It's just that there's probably more plot to it than you can handle.

But sure, as Aldric said, keep up the trolling and shit. Baiting stuff isn't going to get you far, you'll have a mod chewing on your overly inflated ballsack and cock sooner than you can imagine. How bout you go and fap infront of a mirror you arrogant prick and leave the talk to people who actually understand what they are reading. The way it looks you could hardly grasp the plot of Bastard!! at all if you can't even properly make out what happens in a single two-page spread of it.


----------



## Yoburi (Feb 27, 2008)

Man why nobody give suport to Teresa i know she is not a swords*man* but damn she is almost GOD level when we are talking about badass just take a look at this:


*Spoiler*: __ 











Teresa is by far the best swordwoman and she is so HOT.


----------



## Ork (Feb 27, 2008)

Yak said:


> Uhm. No.
> 
> 
> It's just that there's probably more plot to it than you can handle.
> ...




I'm here to post my opinions and possibly argue with a sensible mature forum community. You, arent.

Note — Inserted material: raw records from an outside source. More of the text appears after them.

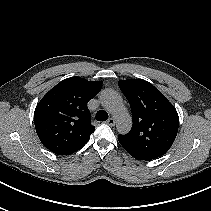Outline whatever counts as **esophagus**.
<instances>
[{
    "label": "esophagus",
    "instance_id": "esophagus-1",
    "mask_svg": "<svg viewBox=\"0 0 211 211\" xmlns=\"http://www.w3.org/2000/svg\"><path fill=\"white\" fill-rule=\"evenodd\" d=\"M108 125H110V126H114L115 125V120L113 119V118H110V119H108L107 120V122H106Z\"/></svg>",
    "mask_w": 211,
    "mask_h": 211
}]
</instances>
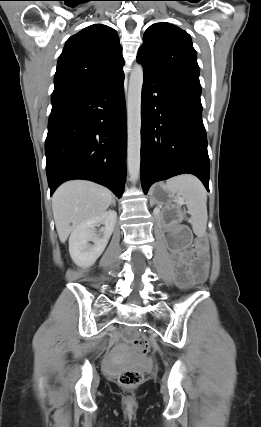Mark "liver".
Wrapping results in <instances>:
<instances>
[{
	"label": "liver",
	"mask_w": 261,
	"mask_h": 427,
	"mask_svg": "<svg viewBox=\"0 0 261 427\" xmlns=\"http://www.w3.org/2000/svg\"><path fill=\"white\" fill-rule=\"evenodd\" d=\"M112 202L109 189L84 180L62 184L52 198V210L59 239L64 243L82 222L103 214Z\"/></svg>",
	"instance_id": "liver-1"
}]
</instances>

Yeah, Teresa is Hardcore, just that I always go Gutts when these threads come around. You can actually Emphasize with the guy.

Edited post: I can't be arsed arguing with idiots.


----------



## Yak (Feb 27, 2008)

Absence said:


> Your... opinion, is noted and discarded as the worthless flame that it is. Oh, and as for arrogance, Refer to my Title and Sig.



The problem here is that you just go around spouting your arrogant, smartassed nonsense when you ironically lack the maturity to realize that superpowers and a fantasy-setting for the storyline are not in the slightest relevant to the success of an interesting storyline. Both is very well possible, you just chose to disregard it based on a matter of taste and use it as an argument to discredit the feats of swordsmen from shonen manga with superpowers. Which is utterly faulty and a really easily dismantleable strawman tactic. Too bad but your points are utterly moot. Just because Lars is leaps and bounds stronger and has fancy energy moves and Gutts doesn't, doesn't mean Gutts is automatically more badass. 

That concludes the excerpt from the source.